#### Work required:
Translate this sentence from the passage about the film Bonesaw into Spanish: "Pat Roberts, a self-proclaimed psychic, calls the Wannell County Police Station to report his precognitive flashes of Bonesaw's murders, but his visions are dismissed by the skeptical Detective Brown."

#### Excerpted passage:

Pat Roberts, a self-proclaimed psychic, calls the Wannell County Police Station to report his precognitive flashes of Bonesaw's murders, but his visions are dismissed by the skeptical Detective Brown.

Bonesaw's next game involves a caged man who will be released if Lee can solve at least two out of three brain teasers. Lee correctly answers only a single question, but is given a second chance to free the hostage, one that involves bringing the man to orgasm in less than fifteen minutes. Lee is unable to make the man ejaculate in time, and is forced to leave him behind as the room fills with toxic gas.

Pat Roberts meets with Detective Brown in person, and attempts to convince him to investigate an address that he claims is Bonesaw's hideout. Brown instead kicks Roberts out, and has sex with another detective named Larson. Afterward, Larson suggests that Brown look into the address that Roberts provided, explaining that Roberts's "gift" once helped the LAPD close a homicide case.

For his final challenge, Lee must make two men, both of whom are handcuffed to a pole, orgasm in less than twenty minutes, and do it without stepping outside of a circle that has been drawn on the floor. Lee wins the game, and is allowed to leave by Bonesaw, who kills the other two men with a handgun and a circular saw while deadpanning, "I said you'd go scot-free, not them".

Brown and Larson reach the warehouse and shoot Bonesaw, unmasking the figure afterward to reveal that it was actually the surviving hostage from Lee's initial challenge, disoriented, gagged, and framed by the real Bonesaw. As Brown laments that he should have listened to Patrick Roberts earlier, a puzzled Larson mentions that Roberts is not a man, but a woman (the one murdered in the intro) whose full given name is Patricia.

A series of flashbacks reveal that both Bonesaw and the impostor Pat Roberts are really James, an ex-boyfriend of Lee's. James locates, comforts, and takes the oblivious Lee to safety, which spurs Lee into asking that they get back together, a request that a smirking James obliges.

== Cast ==

- Bobby Williams as Lee
- Jason Tiya as Detective Brown
- Mark Galfione as Detective Larson
- Kyle Lewis as Pole Man #1
- Joey Milano as Pole Man #2
- Brett Mathews as Caged Man
- Ty Hudson as Danny
- Brandon Irons as Danny's Lover
- Tina Tyler as Patricia Roberts
- Rob Romoni as James/Bonesaw

== Release ==

Upon being released in 2006, Bonesaw was rejected by distributors of content for pay-per-view hotel channels due to being deemed "too violent".

== Reception ==

XCritic praised the film, categorizing it as "recommended" and writing, "Adonis Productions has released another quality disc with Bonesaw. The production values are high with professional videography, editing, music, and a variety of handsome dudes that cover an age range of early twenties to mid forties: all sexy". A similarly positive response to the film was by Rancho Carne, who wrote, "Certainly an unusual porn video, Bonesaw is destined to become a gay classic. Its combination of horror, suspense, huge cocks, hunky men, and tight assholes serves up something for everyone. At least, everyone who is interested in steamy, man-on-man sex. While the production values lean toward gore a bit more than desirable, this video somehow escapes cheesiness and deserves a round of kudos".

#### Information:
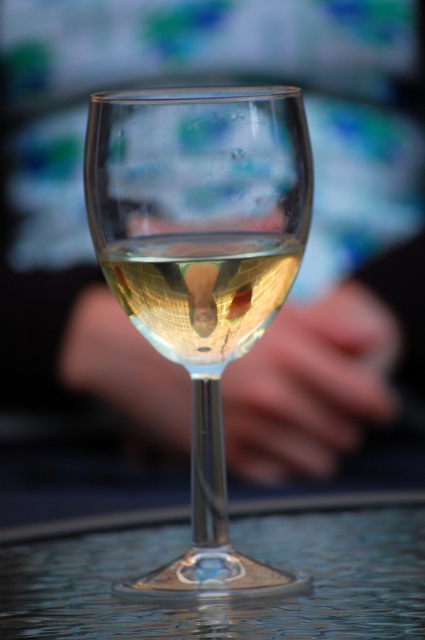
Is transparent glass at center bigger than clear glass wine at center?

Correct, transparent glass at center is larger in size than clear glass wine at center.

Between transparent glass at center and clear glass wine at center, which one has more height?

With more height is clear glass wine at center.

Between point (418, 529) and point (204, 339), which one is positioned in front?

Point (204, 339) is in front.

Locate an element on the screen. The height and width of the screenshot is (640, 425). transparent glass at center is located at coordinates (226, 602).

I want to click on transparent glass wine glass at center, so click(x=201, y=268).

Which is more to the right, transparent glass wine glass at center or transparent glass at center?

Positioned to the right is transparent glass at center.

Between point (209, 392) and point (274, 522), which one is positioned behind?

Positioned behind is point (274, 522).

At what (x,y) coordinates should I click in order to perform the action: click on transparent glass wine glass at center. Please return your answer as a coordinate pair (x, y). Image resolution: width=425 pixels, height=640 pixels. Looking at the image, I should click on (201, 268).

Is point (164, 589) less distant than point (180, 262)?

No, (164, 589) is behind (180, 262).

Between transparent glass wine glass at center and clear glass wine at center, which one has less height?

With less height is clear glass wine at center.

Describe the element at coordinates (201, 268) in the screenshot. I see `transparent glass wine glass at center` at that location.

Find the location of a particular element. transparent glass wine glass at center is located at coordinates (201, 268).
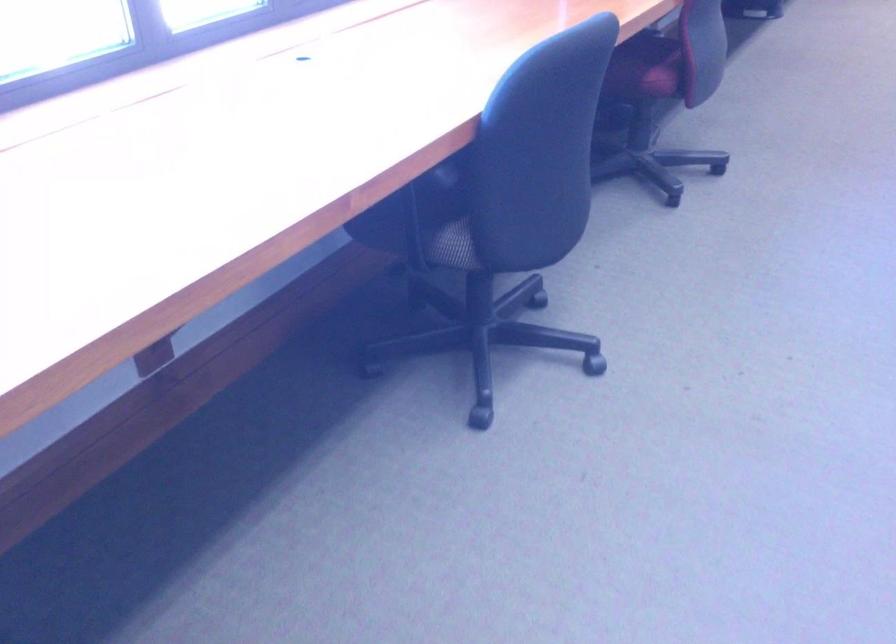
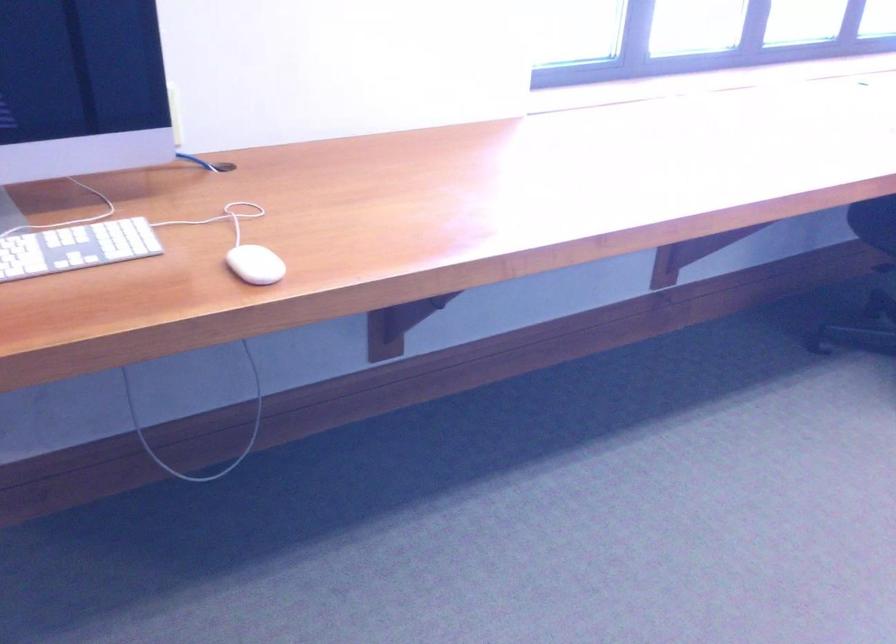
Question: Based on the continuous images, in which direction is the camera rotating? Reply with the corresponding letter.

Choices:
 (A) Left
 (B) Right
 (C) Up
 (D) Down

Answer: (A)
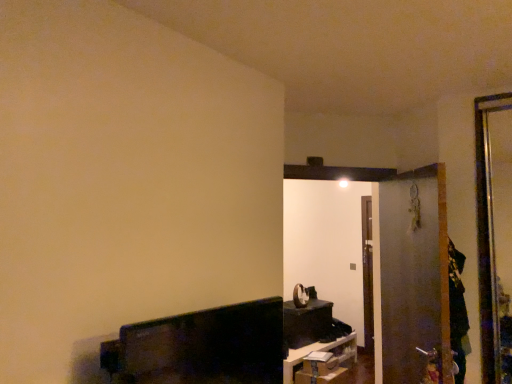
How much space does matte black shelf at lower center, which is the first furniture from bottom to top, occupy horizontally?

22.52 inches.

I want to click on matte black clock at center, the second furniture positioned from the top, so click(306, 323).

What do you see at coordinates (306, 323) in the screenshot? This screenshot has width=512, height=384. I see `matte black clock at center, the 3th furniture in the front-to-back sequence` at bounding box center [306, 323].

At what (x,y) coordinates should I click in order to perform the action: click on transparent plastic screen door at right. Please return your answer as a coordinate pair (x, y). The width and height of the screenshot is (512, 384). Looking at the image, I should click on point(413,278).

From the image's perspective, is transparent plastic screen door at right located above matte black tv at lower left, which appears as the 1th furniture when viewed from the top?

Yes, from the image's perspective, transparent plastic screen door at right is over matte black tv at lower left, which appears as the 1th furniture when viewed from the top.

Does transparent plastic screen door at right turn towards matte black tv at lower left, which is counted as the 3th furniture, starting from the bottom?

No, transparent plastic screen door at right does not turn towards matte black tv at lower left, which is counted as the 3th furniture, starting from the bottom.

In the scene shown: Can we say transparent plastic screen door at right lies outside matte black tv at lower left, the first furniture viewed from the front?

Indeed, transparent plastic screen door at right is completely outside matte black tv at lower left, the first furniture viewed from the front.

Which furniture is the 3rd one when counting from the left side of the transparent plastic screen door at right? Please provide its 2D coordinates.

[(201, 347)]

Which is more to the left, matte black tv at lower left, the third furniture positioned from the back, or matte black clock at center, which is the second furniture in bottom-to-top order?

From the viewer's perspective, matte black tv at lower left, the third furniture positioned from the back, appears more on the left side.

Between matte black tv at lower left, the first furniture viewed from the front, and matte black clock at center, the 3th furniture in the front-to-back sequence, which one has larger width?

matte black clock at center, the 3th furniture in the front-to-back sequence, is wider.

Which of these two, matte black tv at lower left, which is counted as the 3th furniture, starting from the bottom, or matte black clock at center, the 3th furniture in the front-to-back sequence, stands shorter?

matte black tv at lower left, which is counted as the 3th furniture, starting from the bottom.

In terms of width, does transparent plastic screen door at right look wider or thinner when compared to matte black shelf at lower center, arranged as the 2th furniture when viewed from the back?

Clearly, transparent plastic screen door at right has less width compared to matte black shelf at lower center, arranged as the 2th furniture when viewed from the back.

How many degrees apart are the facing directions of transparent plastic screen door at right and matte black shelf at lower center, which is the first furniture from bottom to top?

137 degrees.

Which object is further away from the camera, transparent plastic screen door at right or matte black shelf at lower center, the second furniture in the front-to-back sequence?

Positioned behind is matte black shelf at lower center, the second furniture in the front-to-back sequence.

How distant is transparent plastic screen door at right from matte black shelf at lower center, the second furniture in the front-to-back sequence?

The distance of transparent plastic screen door at right from matte black shelf at lower center, the second furniture in the front-to-back sequence, is 1.80 meters.

Considering the sizes of transparent plastic screen door at right and matte black clock at center, the 3th furniture in the front-to-back sequence, in the image, is transparent plastic screen door at right taller or shorter than matte black clock at center, the 3th furniture in the front-to-back sequence,?

Considering their sizes, transparent plastic screen door at right has more height than matte black clock at center, the 3th furniture in the front-to-back sequence.

From a real-world perspective, which is physically above, transparent plastic screen door at right or matte black clock at center, the second furniture positioned from the top?

transparent plastic screen door at right.

Would you consider transparent plastic screen door at right to be distant from matte black clock at center, the second furniture positioned from the top?

Indeed, transparent plastic screen door at right is not near matte black clock at center, the second furniture positioned from the top.

From the image's perspective, is transparent plastic screen door at right above matte black clock at center, the second furniture positioned from the top?

Correct, transparent plastic screen door at right appears higher than matte black clock at center, the second furniture positioned from the top, in the image.

In terms of height, does matte black tv at lower left, the third furniture positioned from the back, look taller or shorter compared to matte black shelf at lower center, which is the first furniture from bottom to top?

Clearly, matte black tv at lower left, the third furniture positioned from the back, is taller compared to matte black shelf at lower center, which is the first furniture from bottom to top.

#### Written solution:
Pat Roberts, un autoproclamado vidente, llama a la comisaría de policía del condado de Wannell para informar de sus destellos precognitivos de los asesinatos de Bonesaw, pero el escéptico detective Brown desestima sus visiones.